(INSTRUCTION 1): For the Ceph storage steps, decide whether each statement agrees with the text, answering yes or no and quoting the exact words of the text that settle it. (a) Running ceph -s is the way to confirm that two monitors are active. (b) The sample output shows a health status of HEALTH_OK. (c) The final step is re-applying the rook-ceph application.
(INSTRUCTION 2): Please reproduce word for word the part of the Ceph storage steps starting with "mgr: a(active, since" and going on through "the rook-ceph application.".

(SELECTED EXTRACT):

◇ ◇ ◇ ◇

Add disk as an OSD storage.

~(keystone_admin)$ system host-stor-add controller-1 osd <disk-uuid>

List OSD storage devices.

~(keystone_admin)$ system host-stor-list controller-1

After unlocking controller-1:

Wait until Ceph has two active monitors. To verify, run ceph -s and ensure that the output shows mon: 2 daemons, quorum a,b. This confirms that both the local monitors are active.

~(keystone_admin)$ ceph -s
 cluster:
   id:     c55813c6-4ce5-470b-b9f5-e3c1fa0c35b1
   health: HEALTH_WARN
           insufficient standby MDS daemons available

 services:
   mon: 2 daemons, quorum a,b (age 2m)
   mgr: a(active, since 114s), standbys: b
   mds: 1/1 daemons up
   osd: 4 osds: 4 up (since 46s), 4 in (since 65s)

Add the floating monitor.

~(keystone_admin)$ system host-lock controller-1
~(keystone_admin)$ system controllerfs-add ceph-float=<size>
~(keystone_admin)$ system host-unlock controller-1

Wait for the controller to reset and come back up to an operational state.

Re-apply the rook-ceph application.

~(keystone_admin)$ system application-apply rook-ceph

◇ ◇ ◇ ◇

(AVAILABLE DATA):
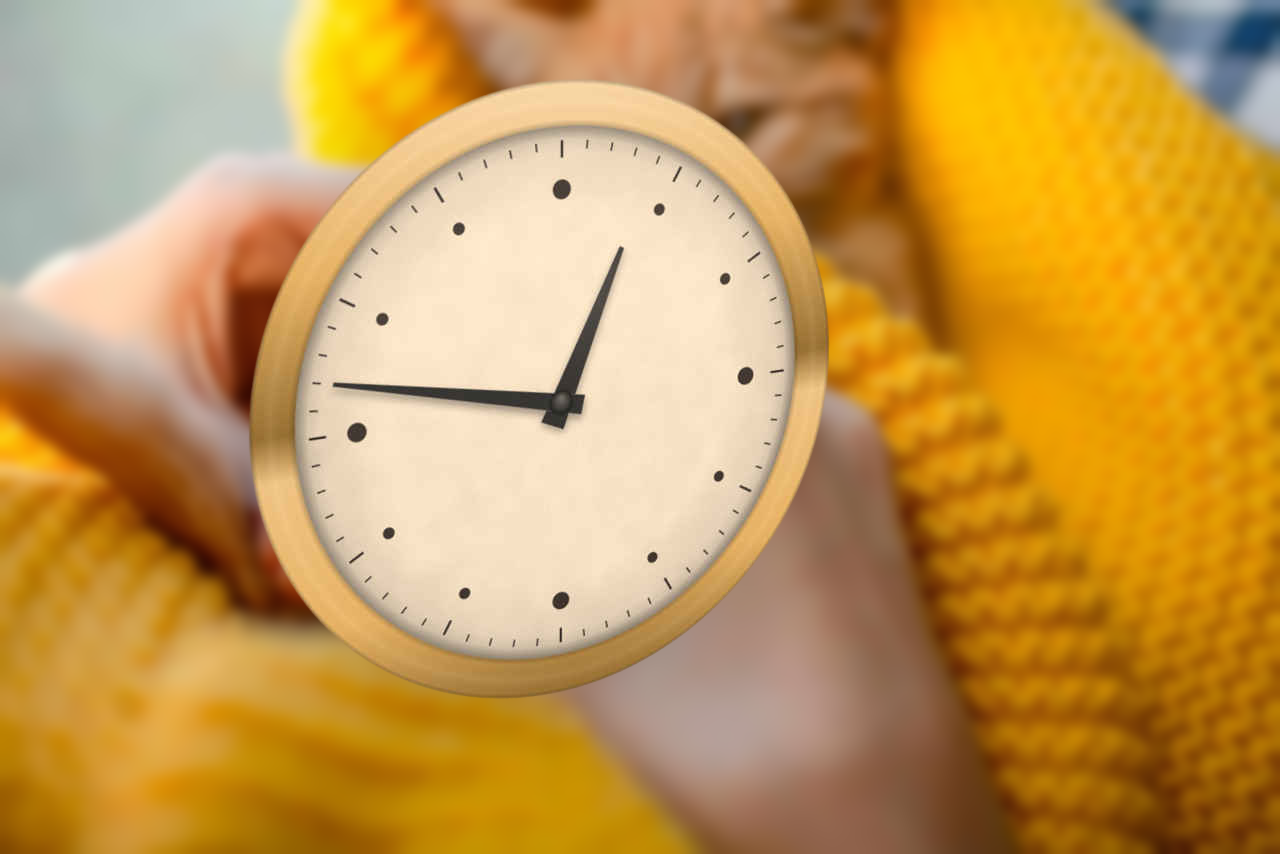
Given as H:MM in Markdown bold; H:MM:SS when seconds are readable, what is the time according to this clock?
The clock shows **12:47**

◇ ◇ ◇ ◇

(RESPONSE 1):
(a) Yes: "To verify, run ceph -s and ensure that the output shows mon: 2 daemons, quorum a,b."
(b) No: "health: HEALTH_WARN"
(c) Yes: "Re-apply the rook-ceph application."

(RESPONSE 2):
mgr: a(active, since 114s), standbys: b
   mds: 1/1 daemons up
   osd: 4 osds: 4 up (since 46s), 4 in (since 65s)

Add the floating monitor.

~(keystone_admin)$ system host-lock controller-1
~(keystone_admin)$ system controllerfs-add ceph-float=<size>
~(keystone_admin)$ system host-unlock controller-1

Wait for the controller to reset and come back up to an operational state.

Re-apply the rook-ceph application.